=== Begin Enclosure ===
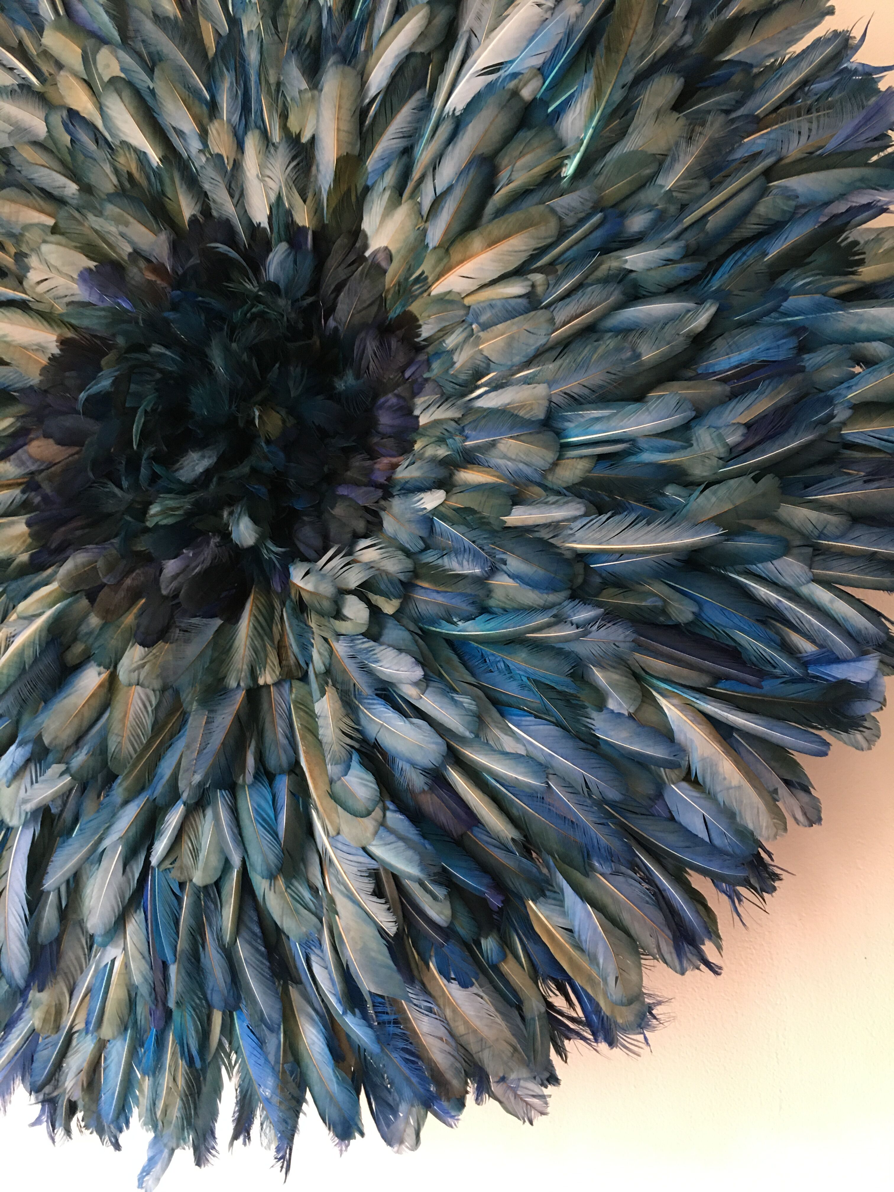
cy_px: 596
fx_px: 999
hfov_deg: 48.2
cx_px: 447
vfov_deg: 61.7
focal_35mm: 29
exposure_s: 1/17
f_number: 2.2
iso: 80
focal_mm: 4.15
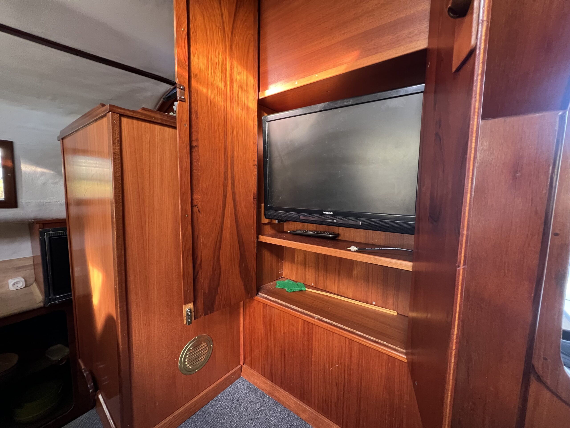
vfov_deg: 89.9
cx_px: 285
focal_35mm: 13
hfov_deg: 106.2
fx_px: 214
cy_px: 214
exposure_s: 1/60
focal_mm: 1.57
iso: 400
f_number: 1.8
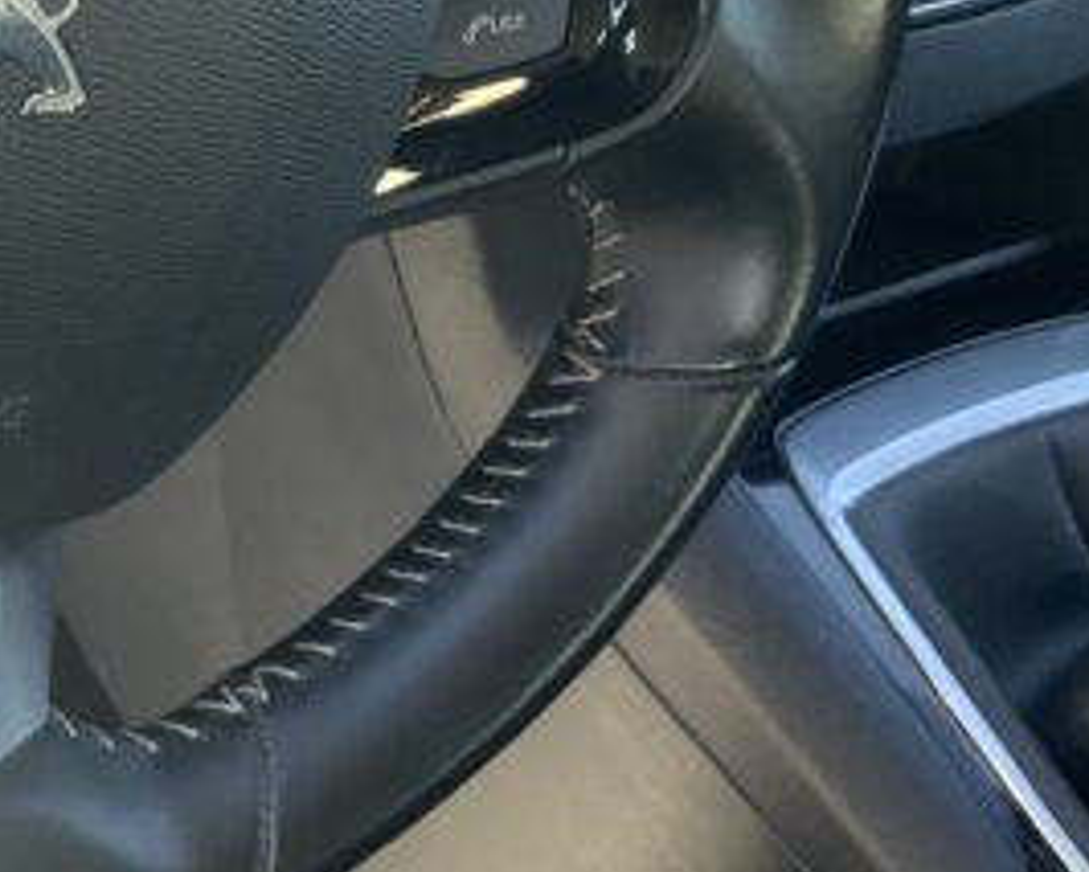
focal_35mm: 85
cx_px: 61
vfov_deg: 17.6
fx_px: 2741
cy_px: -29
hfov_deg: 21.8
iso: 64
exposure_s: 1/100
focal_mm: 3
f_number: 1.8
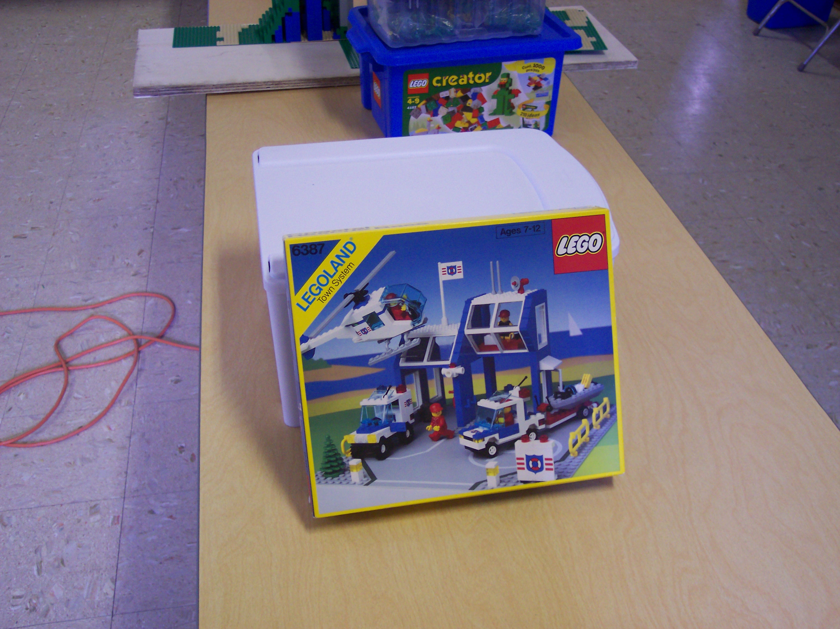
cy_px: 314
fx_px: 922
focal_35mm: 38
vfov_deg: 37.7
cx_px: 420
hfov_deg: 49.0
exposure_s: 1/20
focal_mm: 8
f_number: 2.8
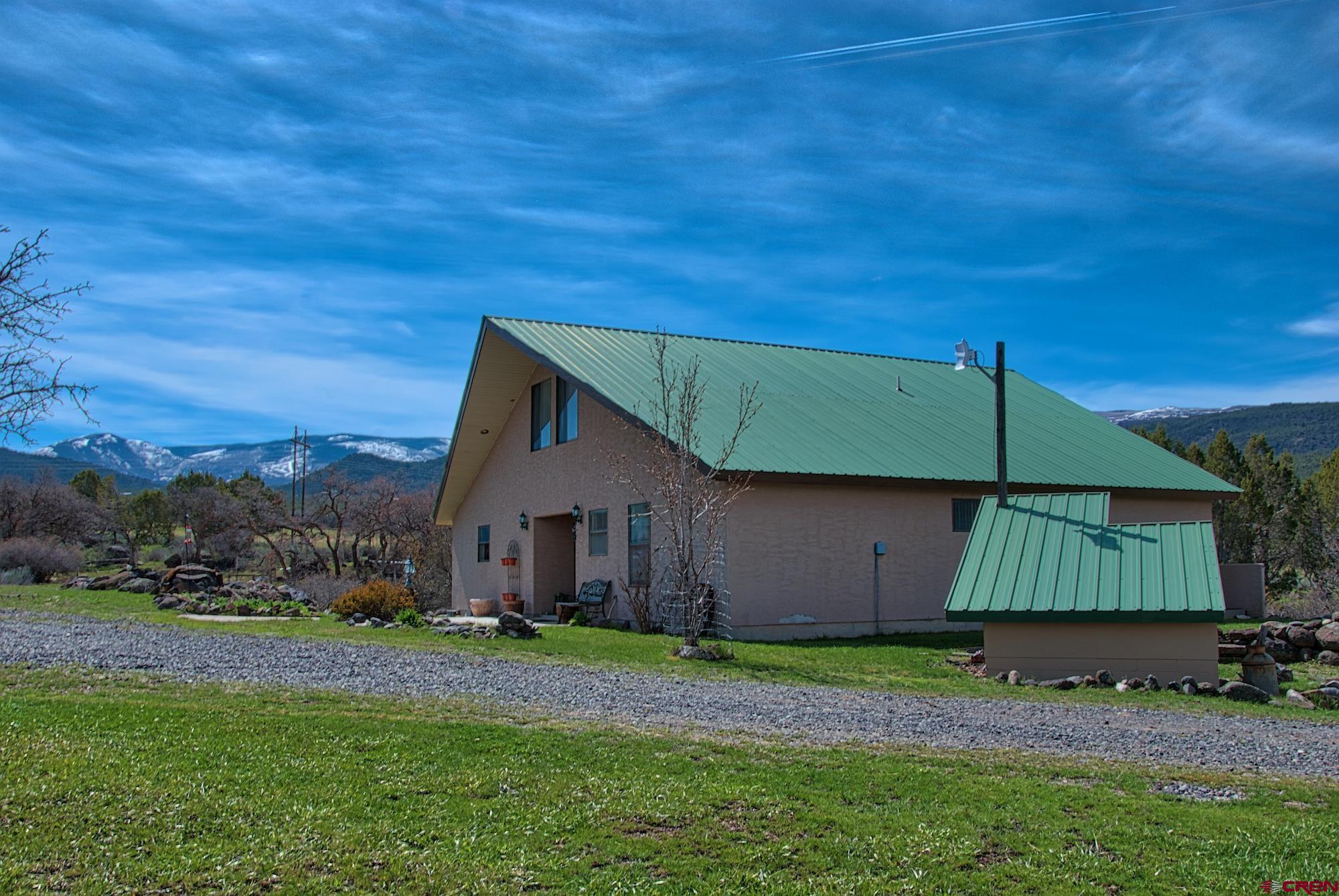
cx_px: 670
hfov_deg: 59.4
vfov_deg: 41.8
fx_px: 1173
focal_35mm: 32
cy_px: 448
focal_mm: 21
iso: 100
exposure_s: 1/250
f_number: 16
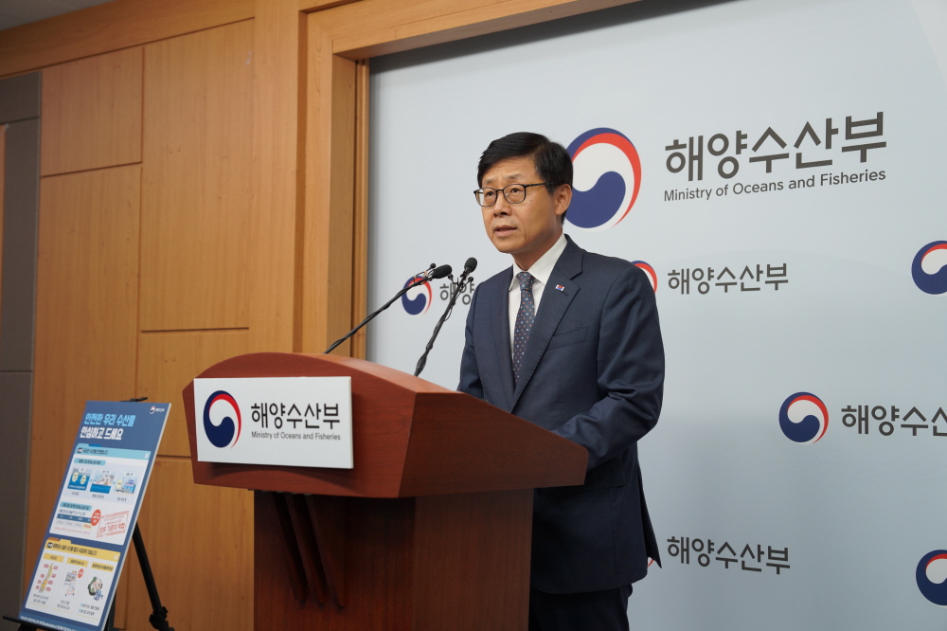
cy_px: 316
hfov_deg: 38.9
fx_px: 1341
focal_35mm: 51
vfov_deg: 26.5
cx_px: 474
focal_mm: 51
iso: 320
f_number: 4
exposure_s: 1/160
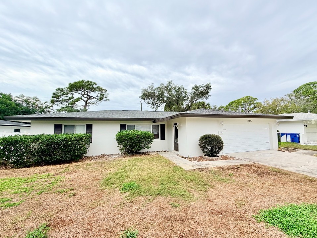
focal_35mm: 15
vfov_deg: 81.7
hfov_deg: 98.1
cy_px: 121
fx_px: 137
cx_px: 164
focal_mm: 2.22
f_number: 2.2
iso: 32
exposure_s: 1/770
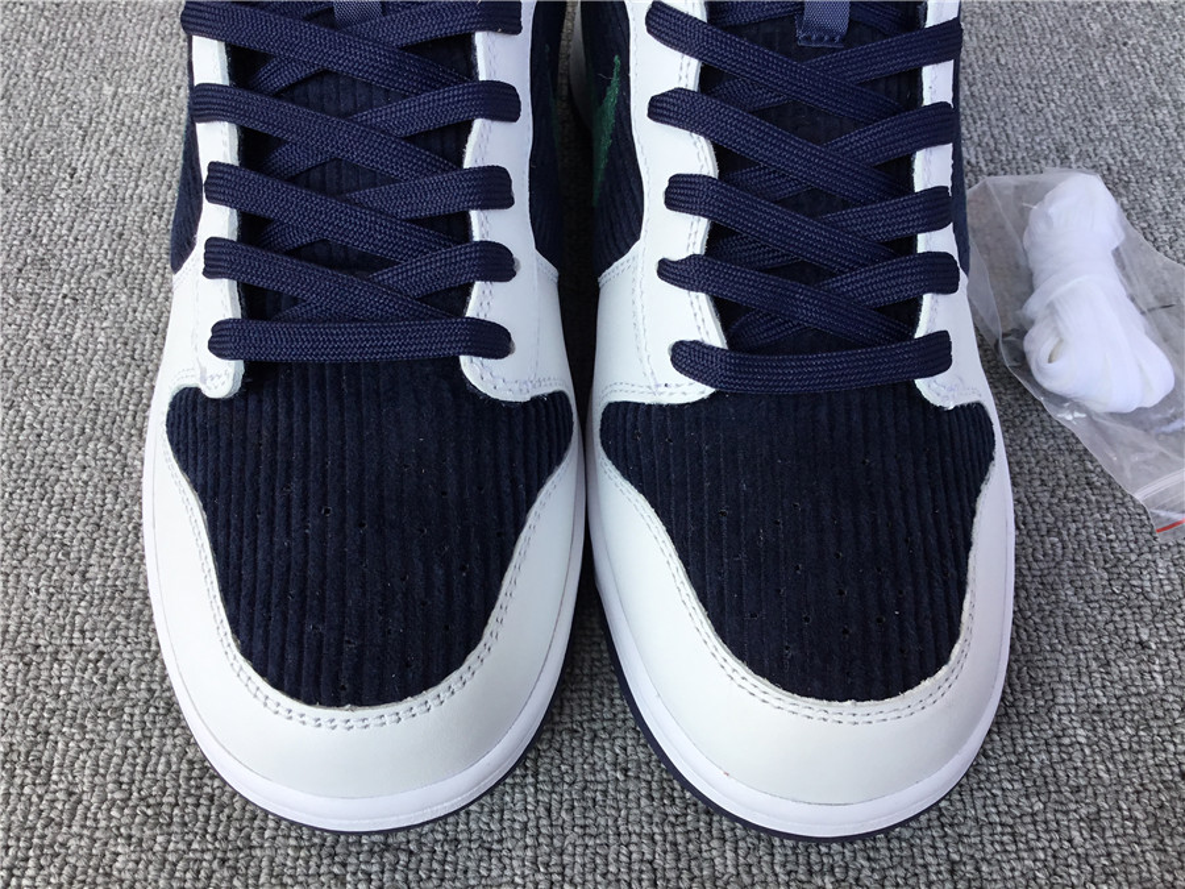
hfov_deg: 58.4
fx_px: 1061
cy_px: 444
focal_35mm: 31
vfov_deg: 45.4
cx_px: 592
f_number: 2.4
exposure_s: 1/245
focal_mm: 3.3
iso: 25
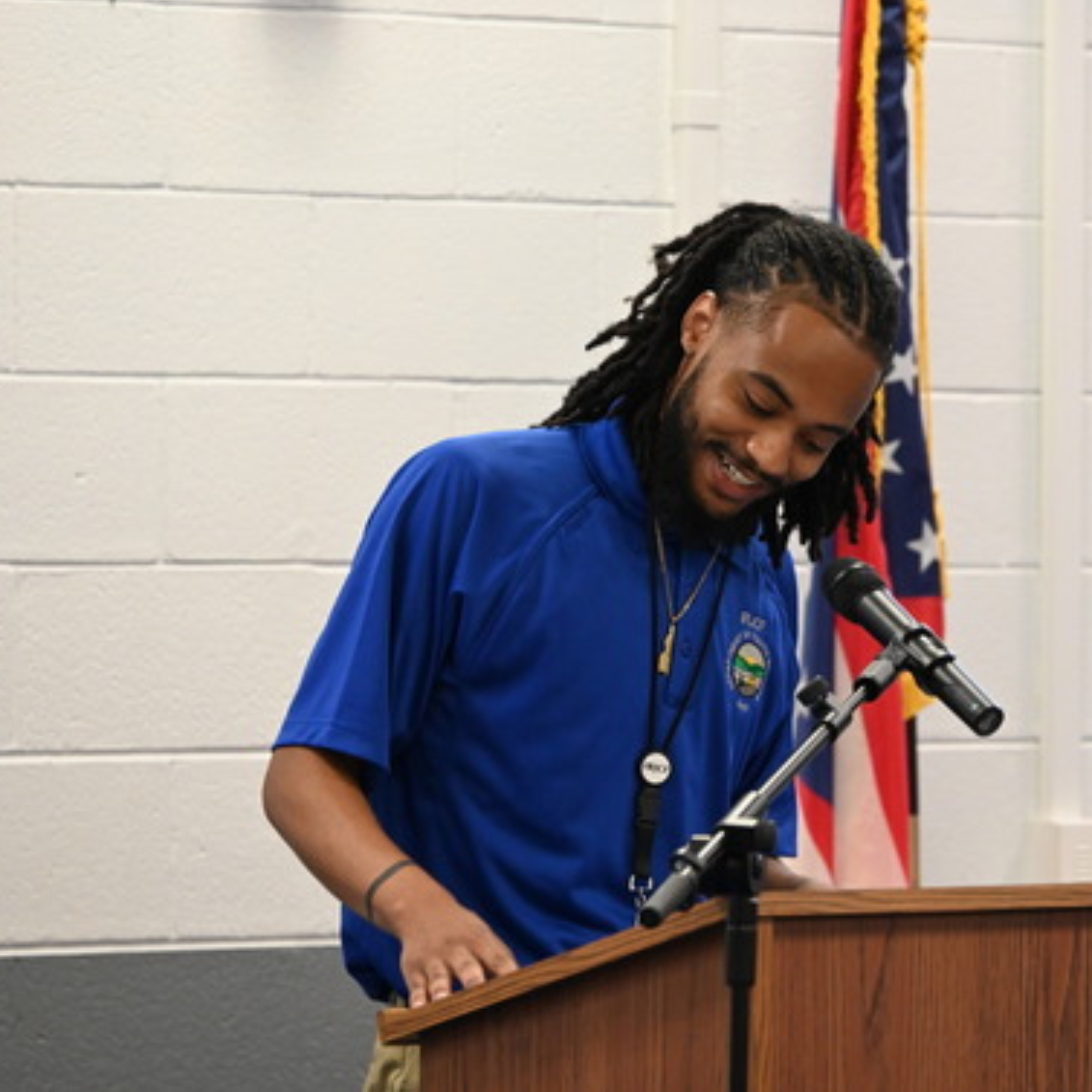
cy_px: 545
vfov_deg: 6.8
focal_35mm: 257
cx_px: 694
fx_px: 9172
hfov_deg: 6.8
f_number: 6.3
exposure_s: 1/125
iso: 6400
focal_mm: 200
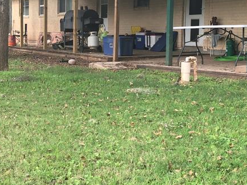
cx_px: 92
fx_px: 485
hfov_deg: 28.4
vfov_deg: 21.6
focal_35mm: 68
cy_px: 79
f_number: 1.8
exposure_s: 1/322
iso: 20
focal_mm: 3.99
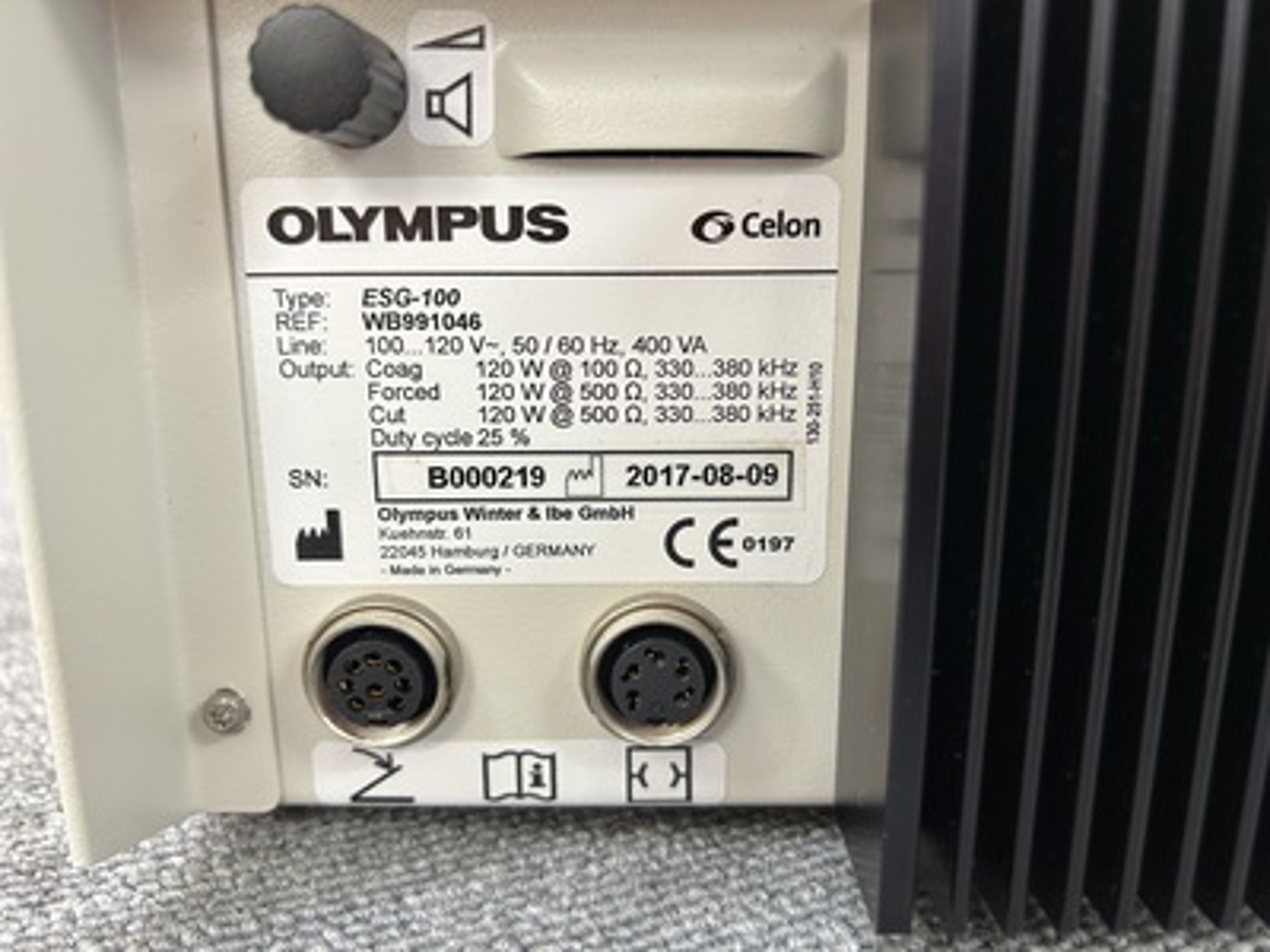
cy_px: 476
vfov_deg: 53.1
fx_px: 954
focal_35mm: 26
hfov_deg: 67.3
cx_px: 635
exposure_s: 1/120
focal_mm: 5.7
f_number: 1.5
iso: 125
=== End Enclosure ===
## WORK REQUEST
A word-for-word copy of the records is needed, with no pictures carried over.

## FINAL ANSWER
cy_px: 596
fx_px: 999
hfov_deg: 48.2
cx_px: 447
vfov_deg: 61.7
focal_35mm: 29
exposure_s: 1/17
f_number: 2.2
iso: 80
focal_mm: 4.15
vfov_deg: 89.9
cx_px: 285
focal_35mm: 13
hfov_deg: 106.2
fx_px: 214
cy_px: 214
exposure_s: 1/60
focal_mm: 1.57
iso: 400
f_number: 1.8
focal_35mm: 85
cx_px: 61
vfov_deg: 17.6
fx_px: 2741
cy_px: -29
hfov_deg: 21.8
iso: 64
exposure_s: 1/100
focal_mm: 3
f_number: 1.8
cy_px: 314
fx_px: 922
focal_35mm: 38
vfov_deg: 37.7
cx_px: 420
hfov_deg: 49.0
exposure_s: 1/20
focal_mm: 8
f_number: 2.8
cx_px: 670
hfov_deg: 59.4
vfov_deg: 41.8
fx_px: 1173
focal_35mm: 32
cy_px: 448
focal_mm: 21
iso: 100
exposure_s: 1/250
f_number: 16
cy_px: 316
hfov_deg: 38.9
fx_px: 1341
focal_35mm: 51
vfov_deg: 26.5
cx_px: 474
focal_mm: 51
iso: 320
f_number: 4
exposure_s: 1/160
focal_35mm: 15
vfov_deg: 81.7
hfov_deg: 98.1
cy_px: 121
fx_px: 137
cx_px: 164
focal_mm: 2.22
f_number: 2.2
iso: 32
exposure_s: 1/770
hfov_deg: 58.4
fx_px: 1061
cy_px: 444
focal_35mm: 31
vfov_deg: 45.4
cx_px: 592
f_number: 2.4
exposure_s: 1/245
focal_mm: 3.3
iso: 25
cy_px: 545
vfov_deg: 6.8
focal_35mm: 257
cx_px: 694
fx_px: 9172
hfov_deg: 6.8
f_number: 6.3
exposure_s: 1/125
iso: 6400
focal_mm: 200
cx_px: 92
fx_px: 485
hfov_deg: 28.4
vfov_deg: 21.6
focal_35mm: 68
cy_px: 79
f_number: 1.8
exposure_s: 1/322
iso: 20
focal_mm: 3.99
cy_px: 476
vfov_deg: 53.1
fx_px: 954
focal_35mm: 26
hfov_deg: 67.3
cx_px: 635
exposure_s: 1/120
focal_mm: 5.7
f_number: 1.5
iso: 125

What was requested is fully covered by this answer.